EXERCISE DETAILS —
Use the entries below and reproduce exactly the lines from the one containing "Für die einen" down to the one containing "浮き輪じゃシュノーケリングは楽しくない！これがあれば、楽々簡単に水中がのぞ", both of them included.

RECORDS TO USE —
::::
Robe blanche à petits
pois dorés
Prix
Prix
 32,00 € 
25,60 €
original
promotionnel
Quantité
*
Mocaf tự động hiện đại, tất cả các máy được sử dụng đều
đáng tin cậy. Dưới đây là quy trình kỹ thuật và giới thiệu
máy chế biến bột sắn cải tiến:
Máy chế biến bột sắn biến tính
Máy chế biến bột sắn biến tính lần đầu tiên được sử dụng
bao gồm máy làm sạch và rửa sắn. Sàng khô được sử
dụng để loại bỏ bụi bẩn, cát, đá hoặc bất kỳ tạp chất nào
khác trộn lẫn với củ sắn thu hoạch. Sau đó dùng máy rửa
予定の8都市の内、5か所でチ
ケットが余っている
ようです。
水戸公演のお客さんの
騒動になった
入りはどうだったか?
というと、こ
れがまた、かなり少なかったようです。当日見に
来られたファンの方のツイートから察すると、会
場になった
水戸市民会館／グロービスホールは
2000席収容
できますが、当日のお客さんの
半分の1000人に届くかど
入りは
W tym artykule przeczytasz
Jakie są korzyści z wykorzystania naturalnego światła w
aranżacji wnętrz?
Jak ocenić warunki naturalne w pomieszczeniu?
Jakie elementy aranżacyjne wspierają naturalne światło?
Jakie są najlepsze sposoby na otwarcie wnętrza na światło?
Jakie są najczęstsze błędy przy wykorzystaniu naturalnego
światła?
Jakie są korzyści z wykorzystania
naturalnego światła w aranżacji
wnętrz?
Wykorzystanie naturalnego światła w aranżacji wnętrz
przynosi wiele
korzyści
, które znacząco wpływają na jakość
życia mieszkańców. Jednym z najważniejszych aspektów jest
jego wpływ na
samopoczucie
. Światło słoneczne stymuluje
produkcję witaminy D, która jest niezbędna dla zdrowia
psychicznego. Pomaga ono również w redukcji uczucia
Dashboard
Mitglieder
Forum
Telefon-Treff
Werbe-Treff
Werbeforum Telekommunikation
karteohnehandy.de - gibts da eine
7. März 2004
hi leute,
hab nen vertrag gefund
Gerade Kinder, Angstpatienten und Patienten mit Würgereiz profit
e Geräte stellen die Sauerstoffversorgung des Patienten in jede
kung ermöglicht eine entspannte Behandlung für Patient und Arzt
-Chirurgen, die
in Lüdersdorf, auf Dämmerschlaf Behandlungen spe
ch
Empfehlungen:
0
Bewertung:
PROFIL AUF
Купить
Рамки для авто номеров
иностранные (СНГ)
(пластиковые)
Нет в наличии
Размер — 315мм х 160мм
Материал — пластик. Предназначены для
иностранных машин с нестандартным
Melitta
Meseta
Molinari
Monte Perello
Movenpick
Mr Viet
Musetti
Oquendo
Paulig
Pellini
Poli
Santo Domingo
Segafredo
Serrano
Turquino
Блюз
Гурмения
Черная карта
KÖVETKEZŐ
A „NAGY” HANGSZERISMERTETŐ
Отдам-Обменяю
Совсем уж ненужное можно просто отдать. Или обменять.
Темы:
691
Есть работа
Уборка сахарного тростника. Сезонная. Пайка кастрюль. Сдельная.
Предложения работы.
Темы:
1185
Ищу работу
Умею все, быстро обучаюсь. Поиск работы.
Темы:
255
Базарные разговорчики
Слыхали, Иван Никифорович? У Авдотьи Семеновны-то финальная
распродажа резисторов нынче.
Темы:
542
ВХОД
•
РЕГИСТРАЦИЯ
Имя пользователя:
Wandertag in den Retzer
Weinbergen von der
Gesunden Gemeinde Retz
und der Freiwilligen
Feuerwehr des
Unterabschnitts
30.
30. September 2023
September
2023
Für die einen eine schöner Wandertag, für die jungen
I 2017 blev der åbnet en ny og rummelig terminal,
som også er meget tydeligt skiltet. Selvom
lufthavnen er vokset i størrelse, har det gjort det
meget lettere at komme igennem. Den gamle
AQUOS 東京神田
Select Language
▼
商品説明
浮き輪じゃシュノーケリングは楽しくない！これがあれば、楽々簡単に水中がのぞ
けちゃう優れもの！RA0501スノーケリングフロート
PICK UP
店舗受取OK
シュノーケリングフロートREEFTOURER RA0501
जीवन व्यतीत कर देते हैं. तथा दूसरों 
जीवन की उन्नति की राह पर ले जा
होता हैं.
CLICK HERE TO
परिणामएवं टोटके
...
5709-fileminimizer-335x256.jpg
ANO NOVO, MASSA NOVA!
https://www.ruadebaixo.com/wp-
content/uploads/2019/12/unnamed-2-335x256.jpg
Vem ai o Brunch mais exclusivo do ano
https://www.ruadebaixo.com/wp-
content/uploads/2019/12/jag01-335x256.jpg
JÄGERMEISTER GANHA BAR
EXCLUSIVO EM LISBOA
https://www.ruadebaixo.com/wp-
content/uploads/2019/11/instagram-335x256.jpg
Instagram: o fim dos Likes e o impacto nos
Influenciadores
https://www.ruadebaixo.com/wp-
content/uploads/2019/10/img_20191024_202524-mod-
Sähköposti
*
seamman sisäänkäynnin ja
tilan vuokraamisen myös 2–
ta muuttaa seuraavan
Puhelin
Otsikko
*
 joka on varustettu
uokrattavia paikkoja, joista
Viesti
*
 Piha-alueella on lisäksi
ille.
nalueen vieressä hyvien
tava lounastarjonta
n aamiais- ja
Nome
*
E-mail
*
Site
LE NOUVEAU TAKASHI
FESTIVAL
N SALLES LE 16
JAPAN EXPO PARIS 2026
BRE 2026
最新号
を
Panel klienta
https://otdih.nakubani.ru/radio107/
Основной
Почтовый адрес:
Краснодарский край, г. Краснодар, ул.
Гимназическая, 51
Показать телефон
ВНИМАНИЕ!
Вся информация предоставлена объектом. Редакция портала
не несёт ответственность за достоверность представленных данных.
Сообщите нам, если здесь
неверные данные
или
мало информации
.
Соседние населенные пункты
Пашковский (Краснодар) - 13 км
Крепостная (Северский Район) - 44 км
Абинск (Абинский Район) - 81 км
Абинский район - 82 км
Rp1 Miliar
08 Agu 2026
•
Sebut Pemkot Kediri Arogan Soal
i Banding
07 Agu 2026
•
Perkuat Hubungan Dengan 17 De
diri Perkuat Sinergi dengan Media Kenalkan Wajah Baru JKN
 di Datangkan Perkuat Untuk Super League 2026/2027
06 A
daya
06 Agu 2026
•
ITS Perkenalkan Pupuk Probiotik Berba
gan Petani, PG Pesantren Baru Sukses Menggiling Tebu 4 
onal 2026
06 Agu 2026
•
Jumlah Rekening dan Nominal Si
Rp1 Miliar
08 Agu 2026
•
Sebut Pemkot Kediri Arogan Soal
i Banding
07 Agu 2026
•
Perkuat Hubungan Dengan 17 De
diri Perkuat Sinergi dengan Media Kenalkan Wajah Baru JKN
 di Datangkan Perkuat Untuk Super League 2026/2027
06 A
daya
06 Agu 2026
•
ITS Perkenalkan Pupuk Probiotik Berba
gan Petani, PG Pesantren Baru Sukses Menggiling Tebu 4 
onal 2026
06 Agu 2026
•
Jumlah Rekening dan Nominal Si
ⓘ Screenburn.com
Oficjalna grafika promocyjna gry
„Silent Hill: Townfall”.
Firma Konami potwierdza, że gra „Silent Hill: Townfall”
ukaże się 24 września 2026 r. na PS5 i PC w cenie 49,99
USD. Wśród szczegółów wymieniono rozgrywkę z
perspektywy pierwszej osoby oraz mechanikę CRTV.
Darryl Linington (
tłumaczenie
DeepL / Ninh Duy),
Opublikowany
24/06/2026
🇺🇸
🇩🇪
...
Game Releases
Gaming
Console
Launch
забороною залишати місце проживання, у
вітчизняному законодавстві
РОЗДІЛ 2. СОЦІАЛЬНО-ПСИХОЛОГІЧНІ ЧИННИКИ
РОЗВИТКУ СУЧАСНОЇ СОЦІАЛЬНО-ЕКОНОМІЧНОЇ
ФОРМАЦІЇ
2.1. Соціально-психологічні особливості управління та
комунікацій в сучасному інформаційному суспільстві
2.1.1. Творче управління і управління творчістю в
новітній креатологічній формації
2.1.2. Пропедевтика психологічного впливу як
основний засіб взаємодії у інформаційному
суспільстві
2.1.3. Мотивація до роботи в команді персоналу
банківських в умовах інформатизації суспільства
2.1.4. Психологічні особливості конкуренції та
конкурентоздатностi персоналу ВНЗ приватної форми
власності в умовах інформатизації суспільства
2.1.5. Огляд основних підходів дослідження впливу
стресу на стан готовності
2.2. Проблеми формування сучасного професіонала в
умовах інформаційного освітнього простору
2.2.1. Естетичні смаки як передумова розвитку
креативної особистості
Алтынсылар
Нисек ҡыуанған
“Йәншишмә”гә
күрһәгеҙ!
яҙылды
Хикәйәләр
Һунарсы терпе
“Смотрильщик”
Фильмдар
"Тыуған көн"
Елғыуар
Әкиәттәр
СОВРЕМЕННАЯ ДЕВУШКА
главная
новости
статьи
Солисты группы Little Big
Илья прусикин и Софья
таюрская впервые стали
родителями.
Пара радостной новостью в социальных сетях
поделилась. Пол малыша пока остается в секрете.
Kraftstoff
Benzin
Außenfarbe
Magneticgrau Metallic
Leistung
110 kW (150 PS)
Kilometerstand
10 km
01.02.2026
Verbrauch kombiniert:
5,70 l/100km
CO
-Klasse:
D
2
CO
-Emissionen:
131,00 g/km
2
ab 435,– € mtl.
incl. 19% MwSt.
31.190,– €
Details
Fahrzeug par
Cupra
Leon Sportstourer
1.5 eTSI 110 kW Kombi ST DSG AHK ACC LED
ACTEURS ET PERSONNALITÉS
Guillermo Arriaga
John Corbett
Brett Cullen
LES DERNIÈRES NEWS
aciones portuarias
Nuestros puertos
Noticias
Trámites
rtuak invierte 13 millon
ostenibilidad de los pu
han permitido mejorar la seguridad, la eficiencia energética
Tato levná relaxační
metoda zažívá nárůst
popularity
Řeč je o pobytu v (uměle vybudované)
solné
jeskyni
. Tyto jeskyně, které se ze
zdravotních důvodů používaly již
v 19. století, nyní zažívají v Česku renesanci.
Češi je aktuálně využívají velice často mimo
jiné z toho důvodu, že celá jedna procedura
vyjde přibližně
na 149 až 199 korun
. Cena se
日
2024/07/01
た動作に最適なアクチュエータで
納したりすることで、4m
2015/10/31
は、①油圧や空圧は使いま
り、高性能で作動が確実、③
::::
EXPECTED OUTPUT —
Für die einen eine schöner Wandertag, für die jungen
I 2017 blev der åbnet en ny og rummelig terminal,
som også er meget tydeligt skiltet. Selvom
lufthavnen er vokset i størrelse, har det gjort det
meget lettere at komme igennem. Den gamle
AQUOS 東京神田
Select Language
▼
商品説明
浮き輪じゃシュノーケリングは楽しくない！これがあれば、楽々簡単に水中がのぞ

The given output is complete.